On April 7, an amicus brief signed by 24 disability rights groups—including the Disability Rights Education and Defense Fund, New Disabled South, Not Dead Yet and Disability Rights Mississippi—raised concerns about the dangerous precedent that the Fifth Circuit could establish if it rules against Hickson’s estate.

“Many disabled people are denied medically necessary treatment because of deeply entrenched bias in the medical profession regarding the quality of life and inherent worth of people with disabilities,” the brief reads in part.

In addition to the ADA and Section 504 of the Rehabilitation Act, Jamelia Morgan, the faculty director of Northwestern University’s Center for Racial and Disability Justice, sees Hickson’s case as a potential violation of the Affordable Care Act—a possibility the district court ruling doesn’t address.

“The Fifth Circuit is, of course, just so notoriously conservative.”

“The ACA is very clear that in the clinical setting, there can be discriminatory acts even within this highly discretionary space,” Morgan says, calling it vital to understand Hickson’s case through an intersectional lens: “The product of disability discrimination, racial discrimination, and other factors like class,” Morgan continued, “will have an impact on how an individual is perceived, the quality and scope of resources like healthcare provision and medical equipment that they might have exposure to.”

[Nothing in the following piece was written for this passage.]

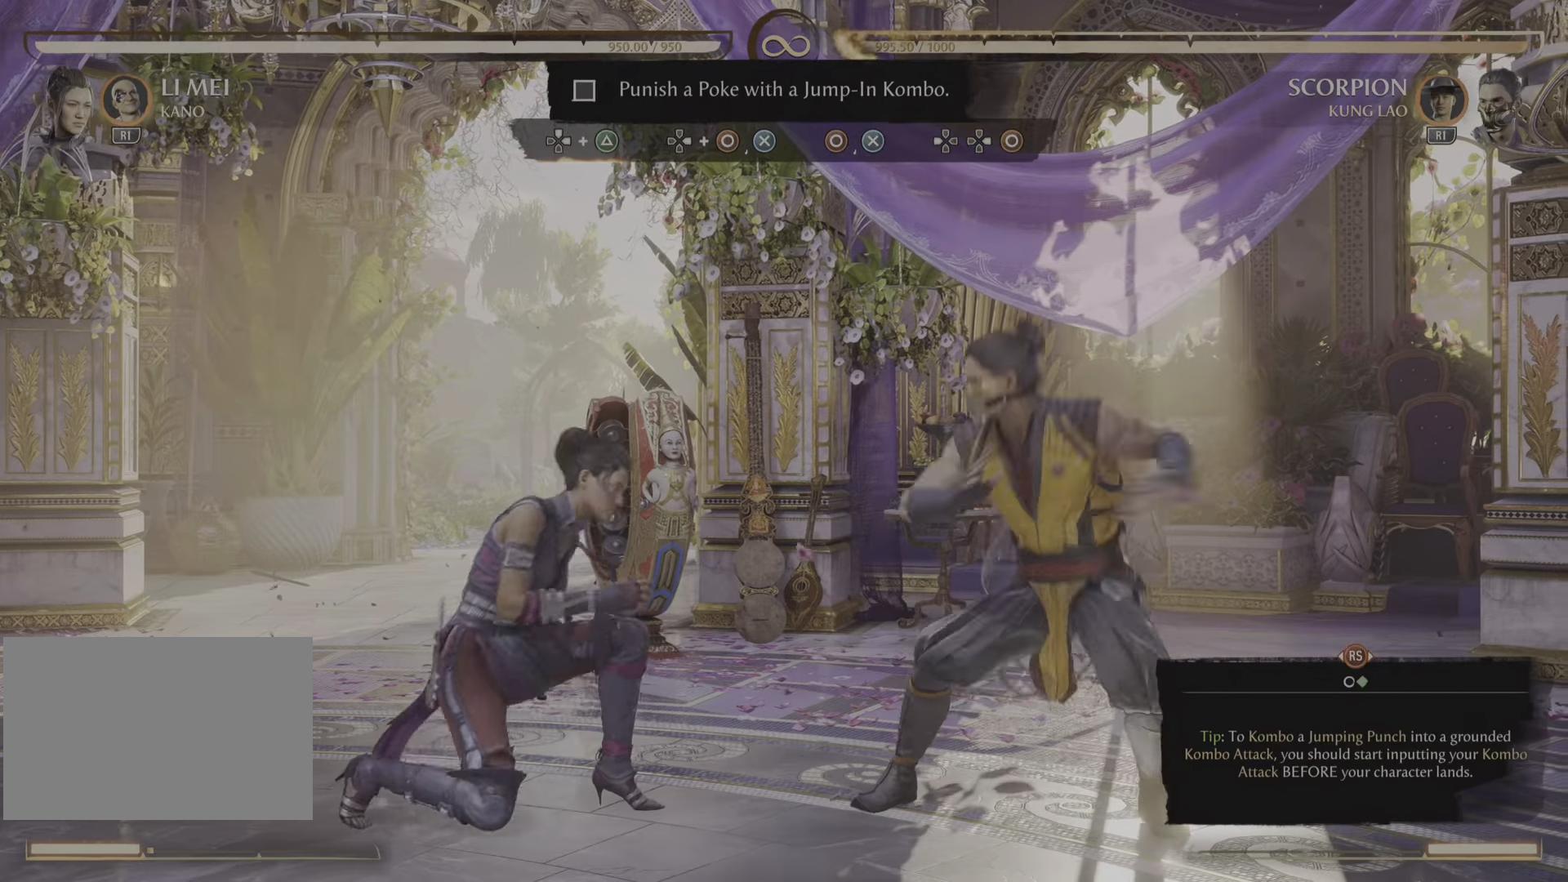
{"buttons": [], "left_stick": "center", "right_stick": "center", "events": []}
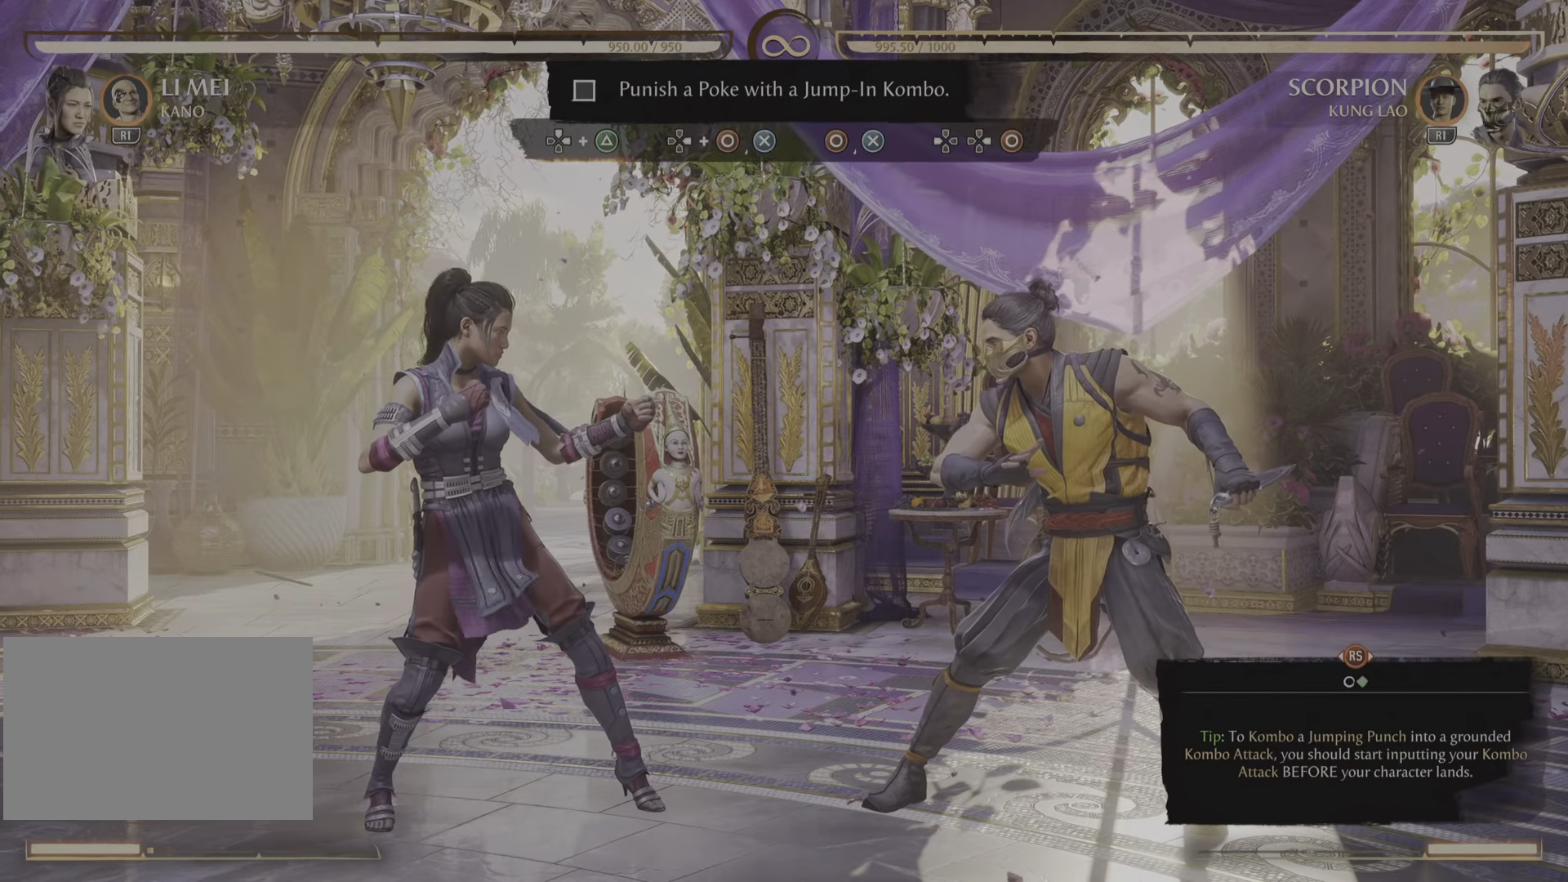
{"buttons": [], "left_stick": "center", "right_stick": "center", "events": []}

While disability rights have historically been a more bipartisan issue—the ADA was signed into law by George H.W. Bush—tides have shifted: Section 504 is now under attack by conservative officials, including in a suit, led by Texas Attorney General Ken Paxton, over the Biden administration’s recognition of gender dysphoria among the disabilities the law includes.

“Disability is seen now as very much a Democratic issue and not a Republican issue,” Powell said. “I have significant concerns about what will happen, because the Fifth Circuit is, of course, just so notoriously conservative.”

Indeed, Fifth Circuit rulings have already put disability civil rights at risk in recent years, including a 2023 case in which the court broke with other federal circuits by holding that the risk of institutionalization wasn’t sufficient grounds for a disability discrimination claim.

Based on the language of the relevant laws, Morgan, of Northwestern University, believes the Hickson estate has a strong case—but the suit also offers the Fifth Circuit “a basis for restricting the scope of the ADA,” an opportunity she fears the court may not be able to resist.